Work instruction ▸ For the data below, please report each line where the word "intranet" is found.

[Stored data]

--

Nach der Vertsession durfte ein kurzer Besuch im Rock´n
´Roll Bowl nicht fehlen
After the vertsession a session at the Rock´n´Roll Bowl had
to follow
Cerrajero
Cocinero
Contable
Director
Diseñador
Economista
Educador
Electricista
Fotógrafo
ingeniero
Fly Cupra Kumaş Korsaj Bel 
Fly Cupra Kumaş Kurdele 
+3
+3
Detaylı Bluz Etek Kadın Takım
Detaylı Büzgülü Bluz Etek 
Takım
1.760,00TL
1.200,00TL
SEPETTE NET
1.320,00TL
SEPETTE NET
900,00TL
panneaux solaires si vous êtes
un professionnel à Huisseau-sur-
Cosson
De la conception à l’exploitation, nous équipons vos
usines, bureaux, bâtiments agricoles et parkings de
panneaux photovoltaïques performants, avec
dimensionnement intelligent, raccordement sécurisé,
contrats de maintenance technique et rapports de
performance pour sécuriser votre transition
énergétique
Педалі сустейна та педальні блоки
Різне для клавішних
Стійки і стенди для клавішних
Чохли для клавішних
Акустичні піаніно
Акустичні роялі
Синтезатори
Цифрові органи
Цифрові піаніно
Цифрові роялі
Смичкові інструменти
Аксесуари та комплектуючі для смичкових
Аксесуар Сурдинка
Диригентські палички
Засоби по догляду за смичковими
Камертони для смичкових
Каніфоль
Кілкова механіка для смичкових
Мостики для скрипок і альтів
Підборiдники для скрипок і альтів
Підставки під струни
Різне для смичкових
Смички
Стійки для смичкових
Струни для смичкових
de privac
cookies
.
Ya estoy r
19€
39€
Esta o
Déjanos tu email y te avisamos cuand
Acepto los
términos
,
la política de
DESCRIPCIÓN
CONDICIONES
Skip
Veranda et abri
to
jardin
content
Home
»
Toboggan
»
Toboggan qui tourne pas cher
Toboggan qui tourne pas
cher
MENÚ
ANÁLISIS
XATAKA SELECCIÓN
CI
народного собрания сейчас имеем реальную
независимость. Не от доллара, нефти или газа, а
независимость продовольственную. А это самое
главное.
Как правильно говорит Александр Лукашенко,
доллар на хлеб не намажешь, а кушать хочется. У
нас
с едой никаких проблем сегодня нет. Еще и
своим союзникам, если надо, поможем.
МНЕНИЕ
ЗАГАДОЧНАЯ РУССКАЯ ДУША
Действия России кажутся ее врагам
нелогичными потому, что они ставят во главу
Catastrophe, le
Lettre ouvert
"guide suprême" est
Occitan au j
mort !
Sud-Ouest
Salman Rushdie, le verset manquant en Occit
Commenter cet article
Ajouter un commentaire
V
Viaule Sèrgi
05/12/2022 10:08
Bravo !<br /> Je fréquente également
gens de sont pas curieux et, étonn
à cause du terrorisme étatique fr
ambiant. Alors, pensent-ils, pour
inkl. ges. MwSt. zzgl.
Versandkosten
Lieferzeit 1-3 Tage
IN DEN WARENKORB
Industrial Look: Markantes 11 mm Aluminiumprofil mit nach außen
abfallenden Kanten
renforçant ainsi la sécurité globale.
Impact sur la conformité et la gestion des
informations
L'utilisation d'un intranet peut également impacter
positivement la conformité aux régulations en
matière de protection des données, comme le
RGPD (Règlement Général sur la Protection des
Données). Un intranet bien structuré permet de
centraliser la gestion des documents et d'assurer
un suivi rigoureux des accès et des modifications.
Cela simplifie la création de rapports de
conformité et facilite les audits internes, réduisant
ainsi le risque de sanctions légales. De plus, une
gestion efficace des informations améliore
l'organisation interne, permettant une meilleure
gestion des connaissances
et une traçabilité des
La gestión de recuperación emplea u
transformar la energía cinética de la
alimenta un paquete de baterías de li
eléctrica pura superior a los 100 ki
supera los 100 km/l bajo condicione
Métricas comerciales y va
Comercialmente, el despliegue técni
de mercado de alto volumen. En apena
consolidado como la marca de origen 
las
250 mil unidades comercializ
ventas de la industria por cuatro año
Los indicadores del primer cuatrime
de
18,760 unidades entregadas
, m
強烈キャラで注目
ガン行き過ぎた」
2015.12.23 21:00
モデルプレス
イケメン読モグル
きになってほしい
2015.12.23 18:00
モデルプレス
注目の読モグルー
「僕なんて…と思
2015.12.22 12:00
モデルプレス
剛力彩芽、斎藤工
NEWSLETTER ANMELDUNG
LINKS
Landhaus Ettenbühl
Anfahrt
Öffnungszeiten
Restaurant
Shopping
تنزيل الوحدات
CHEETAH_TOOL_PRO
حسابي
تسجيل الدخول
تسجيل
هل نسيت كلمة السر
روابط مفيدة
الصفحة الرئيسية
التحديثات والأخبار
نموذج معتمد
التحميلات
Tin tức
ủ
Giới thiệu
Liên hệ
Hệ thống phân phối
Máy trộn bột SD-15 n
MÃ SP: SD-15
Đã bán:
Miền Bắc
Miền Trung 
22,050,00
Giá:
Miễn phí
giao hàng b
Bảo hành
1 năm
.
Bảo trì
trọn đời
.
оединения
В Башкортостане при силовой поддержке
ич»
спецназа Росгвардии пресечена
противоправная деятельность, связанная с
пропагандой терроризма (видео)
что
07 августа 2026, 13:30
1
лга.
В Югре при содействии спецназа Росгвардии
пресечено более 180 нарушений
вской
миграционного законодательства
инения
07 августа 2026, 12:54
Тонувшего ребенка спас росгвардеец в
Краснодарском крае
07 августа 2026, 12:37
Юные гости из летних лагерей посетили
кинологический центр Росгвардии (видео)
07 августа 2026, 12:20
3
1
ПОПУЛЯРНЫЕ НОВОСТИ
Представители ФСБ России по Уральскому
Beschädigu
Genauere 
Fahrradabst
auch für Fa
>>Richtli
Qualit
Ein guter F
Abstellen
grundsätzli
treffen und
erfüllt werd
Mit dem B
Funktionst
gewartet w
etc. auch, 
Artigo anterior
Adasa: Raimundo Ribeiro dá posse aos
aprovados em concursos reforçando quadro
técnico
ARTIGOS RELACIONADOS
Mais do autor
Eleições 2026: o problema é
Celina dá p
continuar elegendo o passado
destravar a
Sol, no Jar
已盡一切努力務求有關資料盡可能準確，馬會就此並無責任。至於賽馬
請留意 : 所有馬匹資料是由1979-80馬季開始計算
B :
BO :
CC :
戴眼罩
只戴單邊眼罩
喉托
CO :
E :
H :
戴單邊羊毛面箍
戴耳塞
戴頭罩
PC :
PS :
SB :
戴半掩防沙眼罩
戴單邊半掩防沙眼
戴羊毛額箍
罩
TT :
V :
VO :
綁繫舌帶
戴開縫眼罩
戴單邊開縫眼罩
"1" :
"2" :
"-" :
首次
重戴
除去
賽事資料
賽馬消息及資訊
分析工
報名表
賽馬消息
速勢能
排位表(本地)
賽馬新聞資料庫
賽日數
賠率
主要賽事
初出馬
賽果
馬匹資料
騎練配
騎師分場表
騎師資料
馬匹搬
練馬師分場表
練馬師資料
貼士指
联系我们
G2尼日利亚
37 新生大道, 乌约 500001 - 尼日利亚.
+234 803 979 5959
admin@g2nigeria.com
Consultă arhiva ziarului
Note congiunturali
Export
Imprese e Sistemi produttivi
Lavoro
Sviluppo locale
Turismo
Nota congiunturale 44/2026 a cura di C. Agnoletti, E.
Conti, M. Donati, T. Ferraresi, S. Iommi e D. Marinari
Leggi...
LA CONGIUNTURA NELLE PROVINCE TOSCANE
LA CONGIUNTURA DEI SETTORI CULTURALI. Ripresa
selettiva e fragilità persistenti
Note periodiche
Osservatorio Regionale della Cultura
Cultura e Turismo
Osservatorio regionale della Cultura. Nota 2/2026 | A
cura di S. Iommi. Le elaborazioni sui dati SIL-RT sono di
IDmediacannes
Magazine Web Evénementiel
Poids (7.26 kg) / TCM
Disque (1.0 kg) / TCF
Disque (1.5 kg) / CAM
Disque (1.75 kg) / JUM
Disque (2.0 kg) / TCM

--

Result of this task ▸
L'utilisation d'un intranet peut également impacter
Données). Un intranet bien structuré permet de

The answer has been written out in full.